Gold Treasure Recovered From 1857 Shipwreck Goes on Display
Ever wanted to own a piece of a real sunken treasure? If your pockets are deep enough, you will soon get your chance, as the gold from one of the greatest lost treasures in U.S. history is about to be offered for sale.
The 3,100 gold coins, 45 gold bars, more than 10,000 silver coins and over 80 pounds (36 kilograms) of gold dust recovered from the wreckage of the S.S. Central America steamship are now sitting in a makeshift laboratory just south of Los Angeles, waiting for their public debut.
The booty, with an estimated worth of over $50 million, is only a portion of the vast treasure pulled from the wreck over the last several decades.
The first chapter of the treasure’s recovery began in the 1980s when scientist Tommy Thompson convinced 161 people and companies, mostly from Ohio, to invest $12.7 million in his scheme to find the Central America.
The side-wheel steamer went down on its way from Panamanian port on to New York City. The ship was carrying an estimated 15 tons of gold from the goldfields of California, worth $2 million at the time - or what would be valued today at nearly $300 million. Six days into the journey, while off the coast of the Carolinas, the steamer ran straight into a Category 2 hurricane and began taking on water. For days, the crew and passengers struggled against the flooding, making every possible effort to relight the boilers and escape the storm. On September 12, 1857, 153 passengers - mostly women and children - were shuttled from the SS Central America to two nearby rescue ships. A few hours later, however, the Central America sank, killing 425 people. At the time, it was the worst steamship disaster in American history.
In addition to the staggering loss of life, the sinking also helped spark a financial panic in the United States. It is estimated that the gold in the wreck was equal to nearly 20 percent of all the gold held in New York City banks at the time.
A painting depicting the sinking of the SS Central America in 1857. (Photo: J. Childs/Wikimedia Commons)
For years the ship was lost until Thompson discovered the final resting place of the SS Central America in about 7,000 feet of water 160 miles off the coast of South Carolina. The treasure hunter staked a claim and began recovery using a then-revolutionary remotely operated underwater vehicle. He and his crew brought up more than 500 ingots and 7,500 gold coins, but then faced years of court battles for the right to keep and sell the treasure. First, a group of American and British companies that had insured the ship’s cargo more than a century claimed rights to the treasure.
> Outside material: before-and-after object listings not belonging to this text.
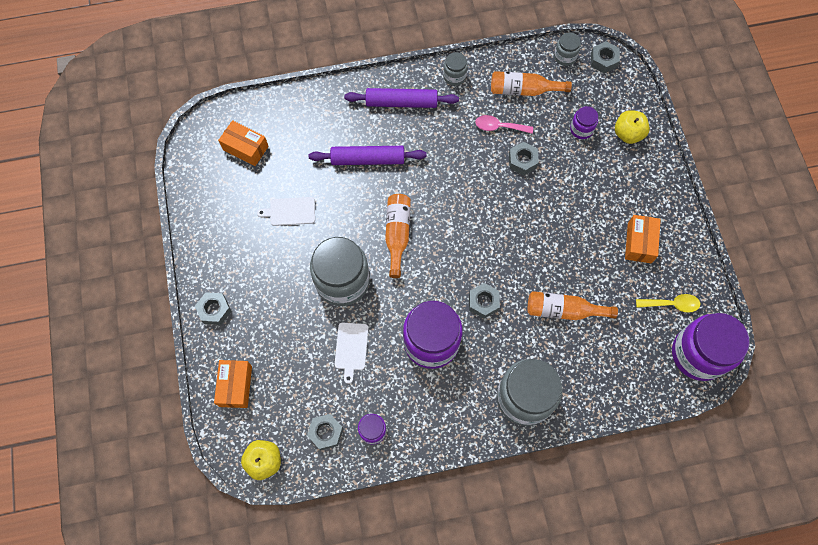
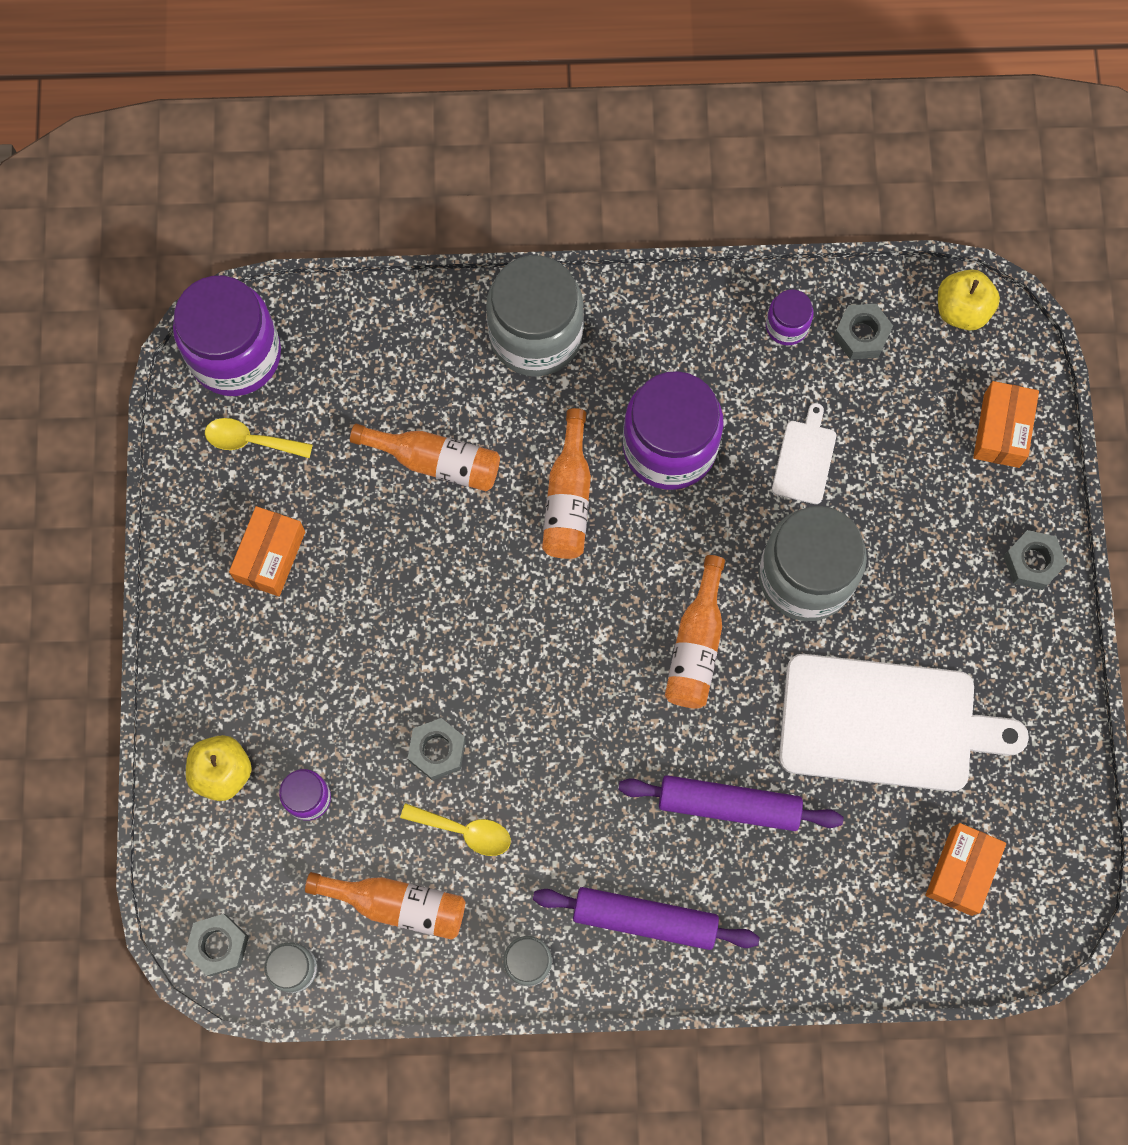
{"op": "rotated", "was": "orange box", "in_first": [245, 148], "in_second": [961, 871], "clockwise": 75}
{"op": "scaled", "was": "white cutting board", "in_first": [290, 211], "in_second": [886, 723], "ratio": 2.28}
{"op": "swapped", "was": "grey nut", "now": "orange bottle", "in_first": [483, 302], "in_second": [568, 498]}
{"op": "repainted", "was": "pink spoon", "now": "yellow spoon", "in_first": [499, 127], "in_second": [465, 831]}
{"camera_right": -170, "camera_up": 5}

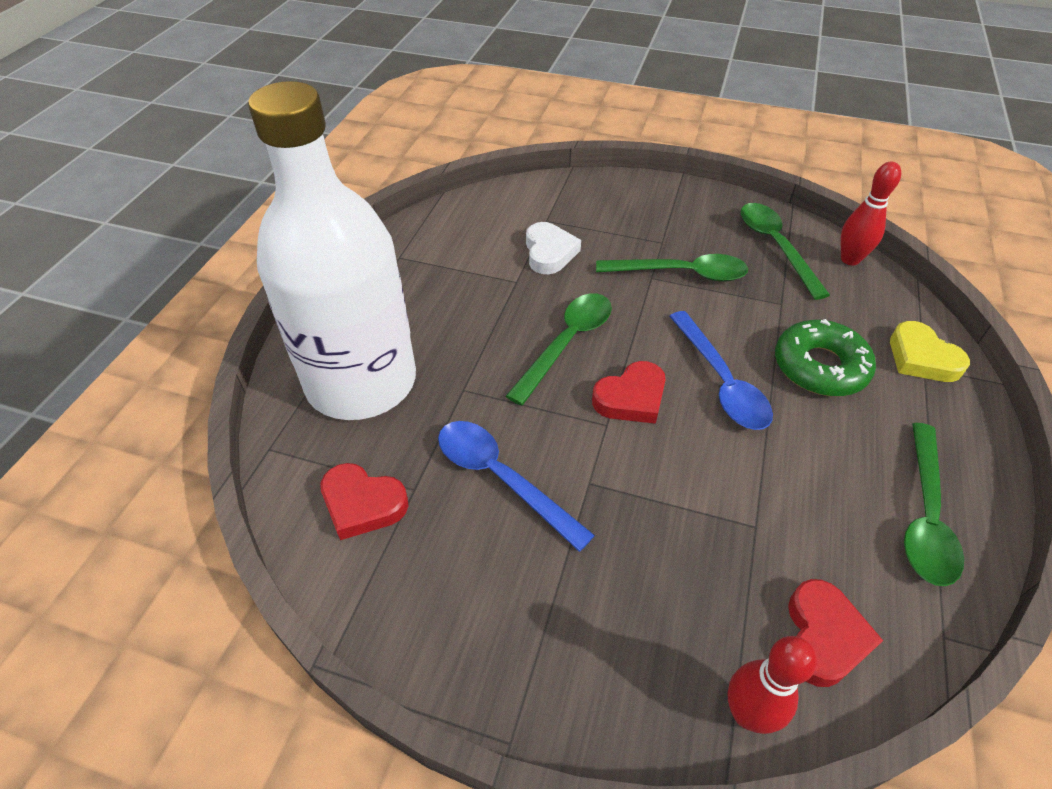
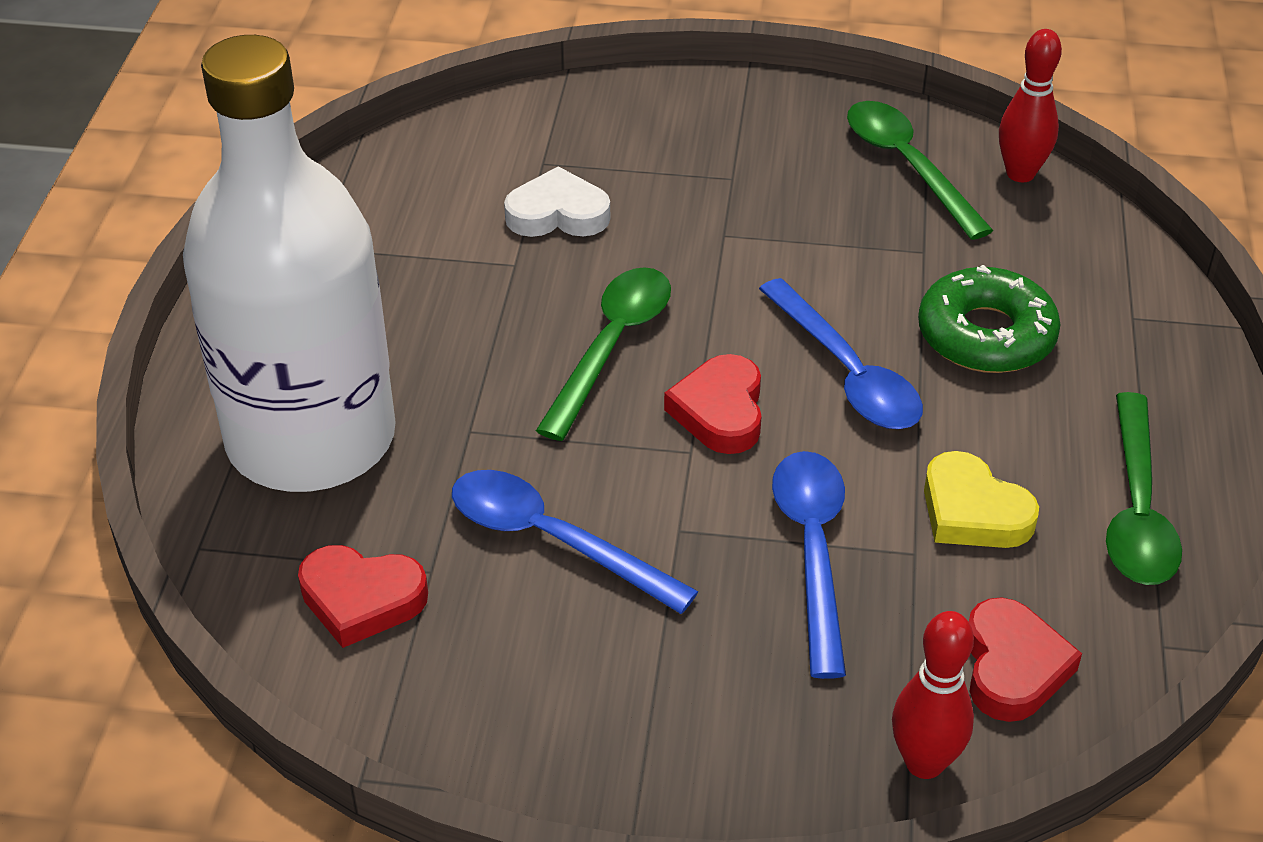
{"op": "rotated", "was": "white heart", "in_first": [549, 252], "in_second": [558, 214], "clockwise": -75}
{"op": "rotated", "was": "red heart", "in_first": [631, 398], "in_second": [720, 411], "clockwise": 135}
{"op": "gone", "was": "green spoon", "in_first": [681, 273]}
{"op": "shifted", "was": "yellow heart", "in_first": [921, 358], "in_second": [973, 511]}
{"op": "new", "now": "blue spoon", "in_second": [812, 551]}
{"camera_right": -10, "camera_up": -5}

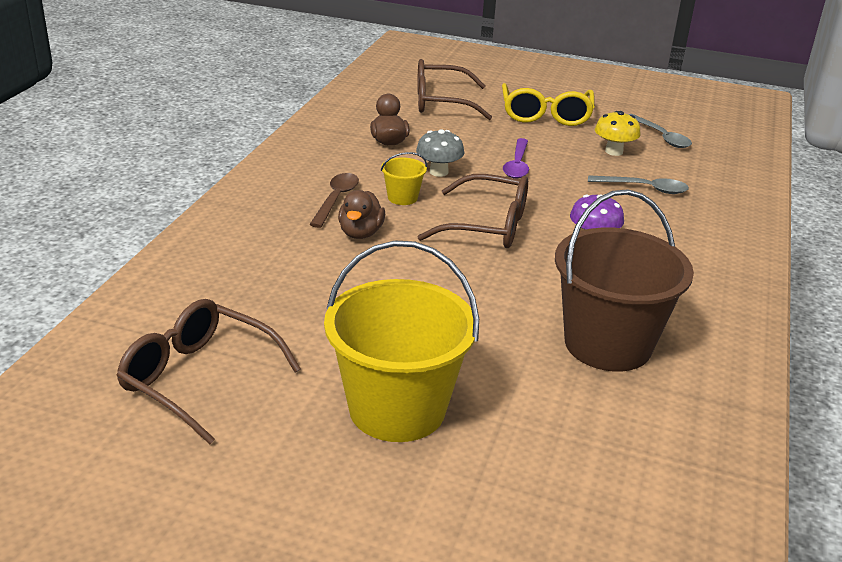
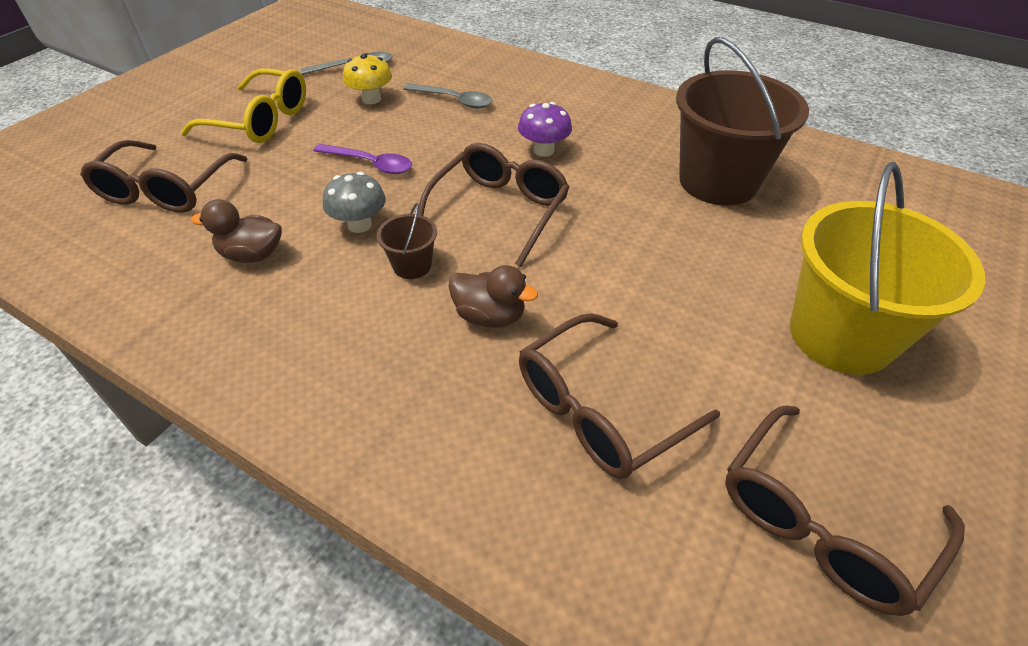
{"op": "gone", "was": "brown spoon", "in_first": [336, 199]}
{"op": "repainted", "was": "yellow bucket", "now": "brown bucket", "in_first": [402, 197], "in_second": [412, 265]}
{"op": "rotated", "was": "grey spoon", "in_first": [644, 188], "in_second": [454, 100], "clockwise": 90}
{"op": "new", "now": "brown glasses", "in_second": [600, 409]}
{"camera_right": -75, "camera_up": 15}

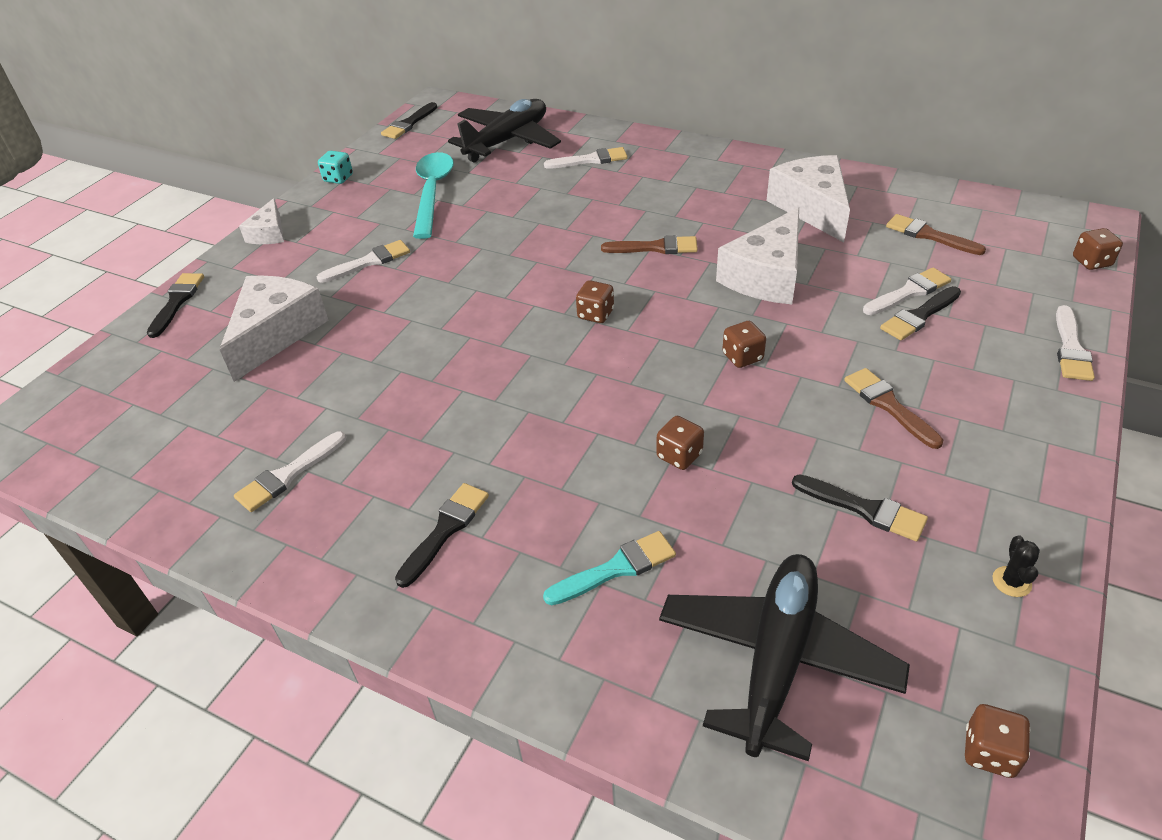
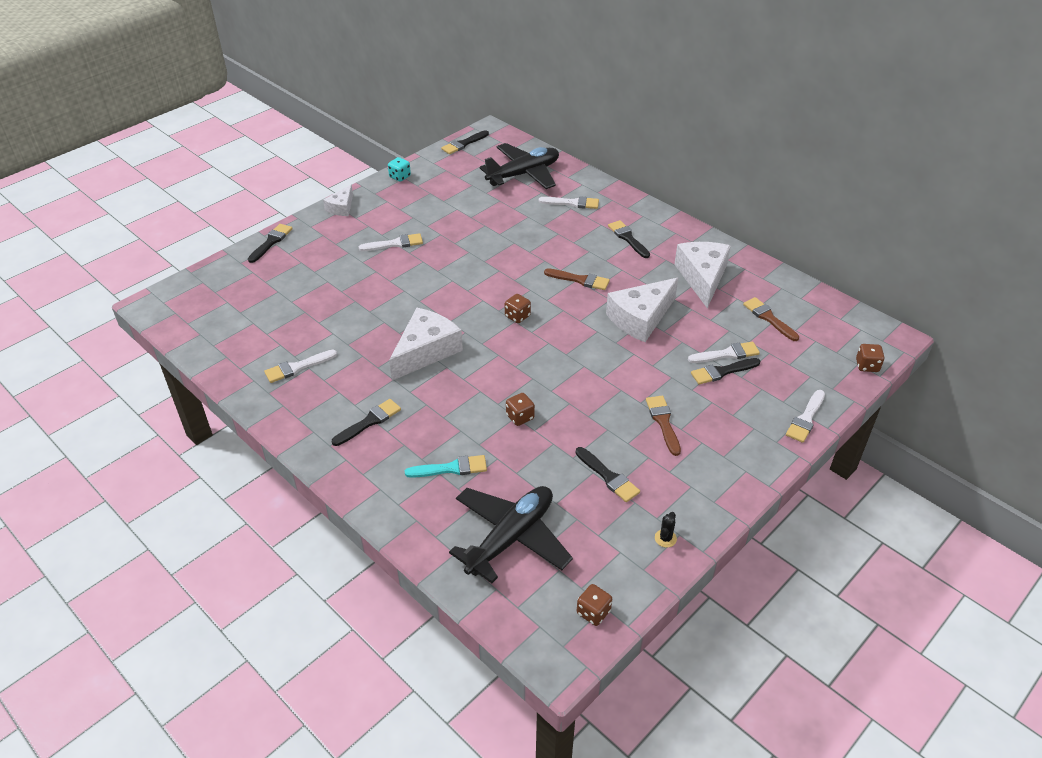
{"op": "shifted", "was": "white cheese", "in_first": [276, 333], "in_second": [426, 351]}
{"op": "gone", "was": "turquoise spoon", "in_first": [432, 193]}
{"op": "gone", "was": "brown dice", "in_first": [742, 357]}
{"op": "new", "now": "black brush", "in_second": [628, 238]}
{"camera_right": 15, "camera_up": 0}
In 1993, after a lengthy, contentious lawsuit, Thompson's company, Columbus-America Discovery Group, and the insurers agreed to divide the treasure, with the former acquiring 92.5 percent of the recovered sunken goods.
Two years later, Thompson was slapped with a new lawsuit, this time by some of his investors, who claimed to had not received the returns they were promised. In 2012, Thompson missed a related hearing and became a fugitive after a federal judge issued an arrest warrant for the treasure hunter.
Thompson was found hiding in Boca Raton, Florida, in early 2015 and has been in jail since then. He pleaded guilty to criminal contempt and was sentenced to two years in prison. He won’t serve this sentence until he purges himself of an additional charge of civil contempt for not revealing the whereabouts of 500 gold commemorative coins stamped from melted gold from the Central America.
Piles of gold coins located outside the wreck of the S.S. Central America. (Photo: Odyssey Marine Exploration)
The gold set to go on display comes from a second haul from the wreck that was recovered by Odyssey Marine Exploration in 2014. Some of the coins go for $1 million each because of their combination of rarity and the history behind them.
In particular, it is now known that the recovered portion of the treasure included 710 Philadelphia Mint gold coins, 1,956 San Francisco Mint gold coins, 216 pioneer gold coins, 9,670 dimes, 646 quarter dollars and 381 half dollars, as well as more than 1,500 foreign coins. The foreign coins include an 1855 and an 1856 Australian Queen Elizabeth gold sovereign.
Those interested in taking a look at this rare piece of American treasure can visit the Long Beach Convention Center from Feb. 22-24.